Une fresque insultant la police sur un bâtiment municipal à Amiens

Mon attention a été attirée avec stupéfaction sur la fresque qui orne, depuis plusieurs jours déjà, les murs de La Briqueterie, bâtiment appartenant à la mairie d’Amiens qui héberge l’association culturelle du même nom.

Y sont distinctement représentés des policiers en mission dans un paysage urbain insurrectionnel, où un tas de pavés nage dans une marre de sang.

Les forces de l’ordre sont surnommées « Les forces de l’or » et un texte affirme : « LA VIE EST UNE MANIF, la france UNE VITRE, ET MOI un PAVÉ » (plus de photos en bas de l’article).

« All cops are bastards »

Surtout, il est inscrit « ACAB » dans l’encadrement de la porte, acronyme anglais d’origine skinhead signifiant « All cops are bastards » («Cops» veut dire «flics» ; je vous fais grâce du reste de la traduction…)

Je suis fortement attaché à la liberté d’expression et à la création artistique.
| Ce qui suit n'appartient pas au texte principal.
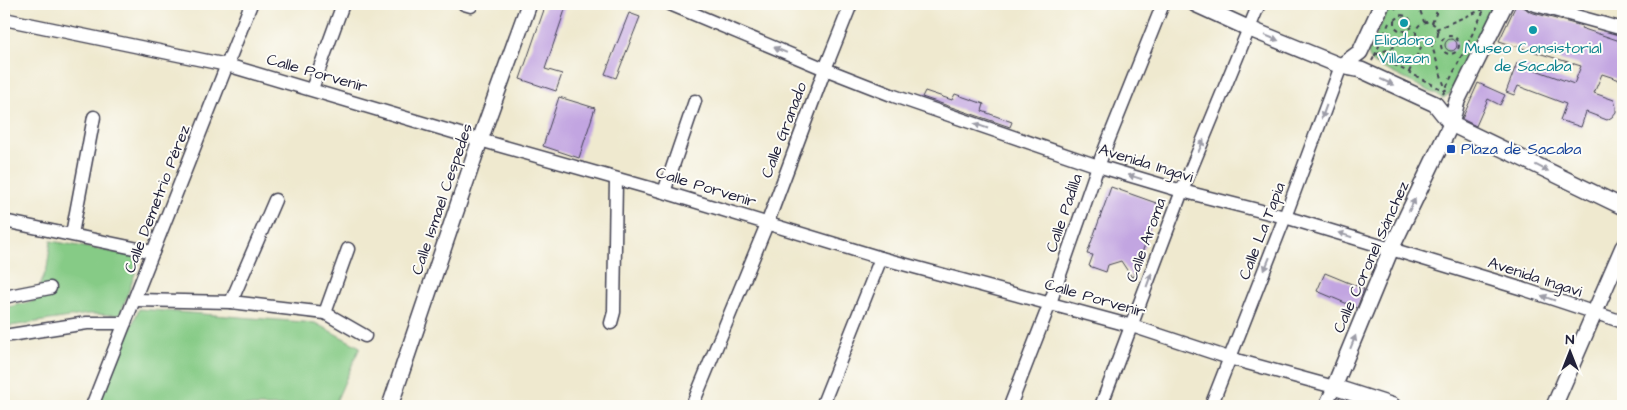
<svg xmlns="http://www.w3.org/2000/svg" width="1627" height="410" font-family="'Architects Daughter',sans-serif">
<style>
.green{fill:#86cb86;stroke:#547660}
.building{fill:#c2a5e1}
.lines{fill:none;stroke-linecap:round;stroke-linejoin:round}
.minor-casing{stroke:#414051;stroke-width:15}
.major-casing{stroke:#414051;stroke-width:18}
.path{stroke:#414051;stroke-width:2;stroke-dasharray:4 4;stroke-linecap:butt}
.minor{stroke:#fff;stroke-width:12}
.major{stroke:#fff;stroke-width:15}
.oneway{fill:#9c9ca7}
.culture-dot{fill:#0f9aa8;stroke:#fdfcf7;stroke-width:2}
.transit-dot{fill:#1a4fb4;stroke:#fdfcf7;stroke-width:2}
.labels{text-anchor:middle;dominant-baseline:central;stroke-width:4;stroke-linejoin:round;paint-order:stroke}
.culture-label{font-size:16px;fill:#0d838f;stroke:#fdfcf7}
.street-label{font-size:16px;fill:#22223b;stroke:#fdfcf7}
.transit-label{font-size:16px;fill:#164399;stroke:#fdfcf7;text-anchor:start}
</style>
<rect width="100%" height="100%" fill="#fdfcf7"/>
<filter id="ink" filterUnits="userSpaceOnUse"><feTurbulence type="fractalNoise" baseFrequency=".02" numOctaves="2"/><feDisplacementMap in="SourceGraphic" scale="10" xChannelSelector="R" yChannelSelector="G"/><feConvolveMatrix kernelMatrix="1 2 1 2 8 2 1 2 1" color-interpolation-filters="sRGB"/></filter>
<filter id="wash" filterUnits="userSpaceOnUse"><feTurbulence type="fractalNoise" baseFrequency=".0096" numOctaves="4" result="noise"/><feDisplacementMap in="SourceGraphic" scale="20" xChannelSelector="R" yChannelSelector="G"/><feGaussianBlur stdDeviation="1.12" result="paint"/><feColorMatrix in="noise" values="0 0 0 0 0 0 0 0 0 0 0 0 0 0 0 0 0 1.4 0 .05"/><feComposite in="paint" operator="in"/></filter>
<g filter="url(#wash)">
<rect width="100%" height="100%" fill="#efe9cf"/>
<!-- green -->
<g class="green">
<polygon points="1390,4 1488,4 1492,11 1454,91 1443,98 1371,62 1368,53"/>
<polygon points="51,241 141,257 120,315 89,314 4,327 4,308 34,301 47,268"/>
<polygon points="139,309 315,323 360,347 334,406 97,406"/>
</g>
<g id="blocks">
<!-- building -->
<g class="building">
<polygon points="546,4 556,4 566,7 545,69 562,74 556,91 520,79"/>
<polygon points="1516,5 1525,8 1530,12 1582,26 1581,28 1623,42 1623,81 1602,74 1594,93 1614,100 1616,107 1616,112 1612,117 1607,120 1586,112 1581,127 1560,120 1566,104 1518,86 1514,95 1506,92 1517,63 1574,84 1581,66 1499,41"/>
<polygon points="629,13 640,17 616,78 605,74"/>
<circle cx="1451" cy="45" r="6"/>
<polygon points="1478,83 1505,95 1500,105 1488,99 1476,126 1462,119"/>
<polygon points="925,91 952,100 955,94 984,104 982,111 1012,122 1010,127 922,97"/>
<polygon points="559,97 595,108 579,158 543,146"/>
<polygon points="1111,187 1159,204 1133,279 1121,261 1108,265 1106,272 1089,266 1093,255 1087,254"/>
<polygon points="1325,273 1364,289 1357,308 1317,291"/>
</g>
</g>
</g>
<g filter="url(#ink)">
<use href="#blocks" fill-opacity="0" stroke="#414051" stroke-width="1"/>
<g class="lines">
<!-- minor casing -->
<g class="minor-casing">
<g id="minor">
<polyline points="464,4 471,6"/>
<polyline points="670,4 825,69 894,96 1098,166 1182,191 1285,217 1523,289 1623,322"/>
<polyline points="1532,4 1623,29"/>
<polyline points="4,19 227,65 480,140 664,192 881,258 1132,326 1229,358 1334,387 1325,406"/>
<polyline points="312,89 343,4"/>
<polyline points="664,192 695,101"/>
<polyline points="4,221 153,252"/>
<polyline points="72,234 94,117"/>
<polyline points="4,297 50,288"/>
<polyline points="135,300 231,302 325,313 365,336"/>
<polyline points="231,302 275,200"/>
<polyline points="325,313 348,249"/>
<polyline points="611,323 614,312 616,179"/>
<polyline points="4,336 87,323 125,323"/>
<polyline points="92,406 251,4"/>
<polyline points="692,406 767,224 825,69 851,4"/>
<polyline points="822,406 881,258"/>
<polyline points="1010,406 1050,303 1098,166 1163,4"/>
<polyline points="1101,406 1182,191 1259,4"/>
<polyline points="1211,406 1285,217 1341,66"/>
</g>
</g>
<!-- major casing -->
<g class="major-casing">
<g id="major">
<polyline points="1195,4 1250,29 1341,66 1361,70 1435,104 1451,124 1623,207"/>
<polyline points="1341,66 1360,52 1382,4"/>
<polyline points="390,406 480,140 529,4"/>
<polyline points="1393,406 1334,387 1391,249 1451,124 1457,101 1505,4"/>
<polyline points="1554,406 1623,247"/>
</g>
</g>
<!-- path -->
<g class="path">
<polyline points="1418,4 1424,22"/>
<polyline points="1395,9 1398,4"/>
<polyline points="1395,20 1395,27 1400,31 1407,31 1412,27"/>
<polyline points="1395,20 1401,15 1407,16 1411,21 1412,26"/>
<circle cx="1427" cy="33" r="11"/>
<polyline points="1389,23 1375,55 1445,91"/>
<polyline points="1432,23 1440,4"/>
<polyline points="1436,29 1486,8"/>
<circle cx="1450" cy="45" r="9"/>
<polyline points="1431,43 1446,91"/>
<polyline points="1372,61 1375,55 1417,37"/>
<polyline points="1409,72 1423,43"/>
<polyline points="1443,94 1485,8 1475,4"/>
</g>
<!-- minor -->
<use href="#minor" class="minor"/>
<!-- major -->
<use href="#major" class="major"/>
</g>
<!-- one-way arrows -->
<defs><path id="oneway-solid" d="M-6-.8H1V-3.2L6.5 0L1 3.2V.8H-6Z" transform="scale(1.25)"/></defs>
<g class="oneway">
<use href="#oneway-solid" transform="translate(1272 38) rotate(22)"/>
<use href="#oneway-solid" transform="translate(780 50) rotate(-157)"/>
<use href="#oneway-solid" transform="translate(1387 82) rotate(25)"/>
<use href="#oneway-solid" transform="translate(1324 112) rotate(110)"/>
<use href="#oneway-solid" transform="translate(981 126) rotate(-161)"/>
<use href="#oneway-solid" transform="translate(1201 146) rotate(-67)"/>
<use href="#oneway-solid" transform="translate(1542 168) rotate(26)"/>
<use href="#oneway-solid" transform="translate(1135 177) rotate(-163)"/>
<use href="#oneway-solid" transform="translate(1412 205) rotate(-64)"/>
<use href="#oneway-solid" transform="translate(1345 235) rotate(-163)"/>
<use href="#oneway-solid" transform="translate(1267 264) rotate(112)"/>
<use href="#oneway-solid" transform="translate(1149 280) rotate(-70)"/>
<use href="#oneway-solid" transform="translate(1548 298) rotate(-161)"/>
<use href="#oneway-solid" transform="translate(1353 342) rotate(-68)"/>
</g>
</g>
<!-- markers -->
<g class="culture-dot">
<circle cx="1404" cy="23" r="5"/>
<circle cx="1533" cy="30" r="5"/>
</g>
<rect class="transit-dot" x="1446" y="144" width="10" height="10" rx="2.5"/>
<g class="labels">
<!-- culture labels -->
<g class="culture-label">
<text x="1404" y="40">Eliodoro<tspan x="1404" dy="18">Villazon</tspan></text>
<text x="1533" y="48">Museo Consistorial<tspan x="1533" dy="18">de Sacaba</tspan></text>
</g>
<!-- street labels -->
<g class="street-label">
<text transform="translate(317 73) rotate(16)">Calle Porvenir</text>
<text transform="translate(784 130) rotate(-69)">Calle Granado</text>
<text transform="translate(1146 163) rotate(17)">Avenida Ingavi</text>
<text transform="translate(706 187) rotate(17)">Calle Porvenir</text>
<text transform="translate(157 199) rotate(-69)">Calle Demetrio Pérez</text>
<text transform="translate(442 199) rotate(-71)">Calle Ismael Cespedes</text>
<text transform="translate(1064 213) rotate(-71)">Calle Padilla</text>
<text transform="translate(1262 231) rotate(-69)">Calle La Tapia</text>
<text transform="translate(1146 240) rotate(-70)">Calle Aroma</text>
<text transform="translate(1371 257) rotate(-66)">Calle Coronel Sánchez</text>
<text transform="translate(1535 277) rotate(18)">Avenida Ingavi</text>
<text transform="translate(1095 298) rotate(16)">Calle Porvenir</text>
</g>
<!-- transit labels -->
<g class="transit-label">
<text x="1461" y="149">Plaza de Sacaba</text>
</g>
</g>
<!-- margin -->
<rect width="1627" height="410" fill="none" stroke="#fdfcf7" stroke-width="20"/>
<!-- north arrow -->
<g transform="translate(1570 352)" stroke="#fdfcf7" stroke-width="4" paint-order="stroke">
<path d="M0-4L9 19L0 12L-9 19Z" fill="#22223b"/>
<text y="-8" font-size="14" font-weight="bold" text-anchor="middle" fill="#22223b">N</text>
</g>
</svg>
Néanmoins, il est insupportable que de tels propos puissent se retrouver sur les murs d’un bâtiment public, mis à la disposition d’un collectif artistique largement financé avec nos impôts.

« Je suis attaché à la liberté d’expression et à la création artistique mais de tels propos sont inacceptables dans le contexte de black-blocs et sur un bâtiment public. »

Une telle situation est d’autant plus insupportable que nos forces de l’ordre, durement mobilisées depuis des mois, doivent faire face à des agressions de plus en plus violentes de la part, notamment, des black blocs. Je note, d’ailleurs, que c’est sans doute en référence à ce phénomène que le mot « BLACK » est également inscrit sur le dessus de la fresque.

Il conviendra à l’ensemble des financeurs publics de La Briqueterie de s’interroger sur leur soutien à l’association.

Dans l’immédiat, j’ai demandé à la mairie d’Amiens, en qualité de propriétaire du bâtiment, d’effacer ou de faire remplacer la fresque sur laquelle je viens de l’alerter.


Mise à jour (le jeudi 2 mai à 17h30)

Dans un communiqué relayé sur ma publication Facebook sur le sujet, l’association La Briqueterie affirme que « des gaffitis apparaissent régulièrement (…) sans que nous établissions le moindre contact avec leurs auteurs. Ces peintures se font hors les murs, sans notre autorisation ou consultation, et bien souvent, en dehors de nos horaires de travail ou encore de notre présence dans l’enceinte de la structure. »

Cette défense de l’association appelle trois remarques de ma part :

  • il me semble, tout d’abord, qu’une telle fresque prend plusieurs jours pour être réalisée (mise à blanc du mur puis réalisation de la fresque) ;
  • il me semble, ensuite, que dès lors que le bâtiment est mis à disposition de l’association, elle a un devoir de surveillance et d’alerte rapide de la mairie en cas de dessins ou de propos injurieux ;
  • enfin, des témoins affirment que « les graffeurs avaient accès librement à l’intérieur du lieu » lors de la réalisation de la fresque, « dimanche 27 avril de 10h à 20h ».